WORK TO COMPLETE> Put the lines of the records into a JSON list of strings, one string per line and with blank lines left out. Start with the first line of the records and go on through the line that contains "Сетевое издание РИА".

RECORD EXTRACTS>
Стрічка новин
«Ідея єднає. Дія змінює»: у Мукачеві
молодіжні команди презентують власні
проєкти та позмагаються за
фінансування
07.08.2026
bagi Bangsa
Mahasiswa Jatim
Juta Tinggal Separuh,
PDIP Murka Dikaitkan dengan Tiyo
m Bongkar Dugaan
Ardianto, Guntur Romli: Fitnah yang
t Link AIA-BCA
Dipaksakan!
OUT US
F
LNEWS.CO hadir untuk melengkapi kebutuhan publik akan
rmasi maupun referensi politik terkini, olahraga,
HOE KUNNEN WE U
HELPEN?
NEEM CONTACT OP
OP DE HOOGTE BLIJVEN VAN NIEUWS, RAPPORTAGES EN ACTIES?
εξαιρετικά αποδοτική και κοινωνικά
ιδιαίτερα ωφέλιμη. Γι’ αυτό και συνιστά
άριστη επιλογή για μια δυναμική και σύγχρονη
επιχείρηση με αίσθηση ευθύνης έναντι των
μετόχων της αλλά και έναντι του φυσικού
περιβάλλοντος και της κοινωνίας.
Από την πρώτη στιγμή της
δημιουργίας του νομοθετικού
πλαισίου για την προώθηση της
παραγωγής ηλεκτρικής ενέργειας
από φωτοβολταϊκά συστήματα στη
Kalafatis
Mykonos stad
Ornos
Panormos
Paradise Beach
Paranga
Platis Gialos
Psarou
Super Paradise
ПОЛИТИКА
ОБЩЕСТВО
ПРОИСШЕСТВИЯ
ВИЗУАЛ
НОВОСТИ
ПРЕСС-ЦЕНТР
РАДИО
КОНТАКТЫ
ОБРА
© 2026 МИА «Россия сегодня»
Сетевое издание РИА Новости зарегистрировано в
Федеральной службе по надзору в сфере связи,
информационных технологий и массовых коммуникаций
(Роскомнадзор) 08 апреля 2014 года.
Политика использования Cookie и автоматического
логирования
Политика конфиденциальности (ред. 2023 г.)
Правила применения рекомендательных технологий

EXPECTED OUTPUT>
[
  "Стрічка новин",
  "«Ідея єднає. Дія змінює»: у Мукачеві",
  "молодіжні команди презентують власні",
  "проєкти та позмагаються за",
  "фінансування",
  "07.08.2026",
  "bagi Bangsa",
  "Mahasiswa Jatim",
  "Juta Tinggal Separuh,",
  "PDIP Murka Dikaitkan dengan Tiyo",
  "m Bongkar Dugaan",
  "Ardianto, Guntur Romli: Fitnah yang",
  "t Link AIA-BCA",
  "Dipaksakan!",
  "OUT US",
  "F",
  "LNEWS.CO hadir untuk melengkapi kebutuhan publik akan",
  "rmasi maupun referensi politik terkini, olahraga,",
  "HOE KUNNEN WE U",
  "HELPEN?",
  "NEEM CONTACT OP",
  "OP DE HOOGTE BLIJVEN VAN NIEUWS, RAPPORTAGES EN ACTIES?",
  "εξαιρετικά αποδοτική και κοινωνικά",
  "ιδιαίτερα ωφέλιμη. Γι’ αυτό και συνιστά",
  "άριστη επιλογή για μια δυναμική και σύγχρονη",
  "επιχείρηση με αίσθηση ευθύνης έναντι των",
  "μετόχων της αλλά και έναντι του φυσικού",
  "περιβάλλοντος και της κοινωνίας.",
  "Από την πρώτη στιγμή της",
  "δημιουργίας του νομοθετικού",
  "πλαισίου για την προώθηση της",
  "παραγωγής ηλεκτρικής ενέργειας",
  "από φωτοβολταϊκά συστήματα στη",
  "Kalafatis",
  "Mykonos stad",
  "Ornos",
  "Panormos",
  "Paradise Beach",
  "Paranga",
  "Platis Gialos",
  "Psarou",
  "Super Paradise",
  "ПОЛИТИКА",
  "ОБЩЕСТВО",
  "ПРОИСШЕСТВИЯ",
  "ВИЗУАЛ",
  "НОВОСТИ",
  "ПРЕСС-ЦЕНТР",
  "РАДИО",
  "КОНТАКТЫ",
  "ОБРА",
  "© 2026 МИА «Россия сегодня»",
  "Сетевое издание РИА Новости зарегистрировано в"
]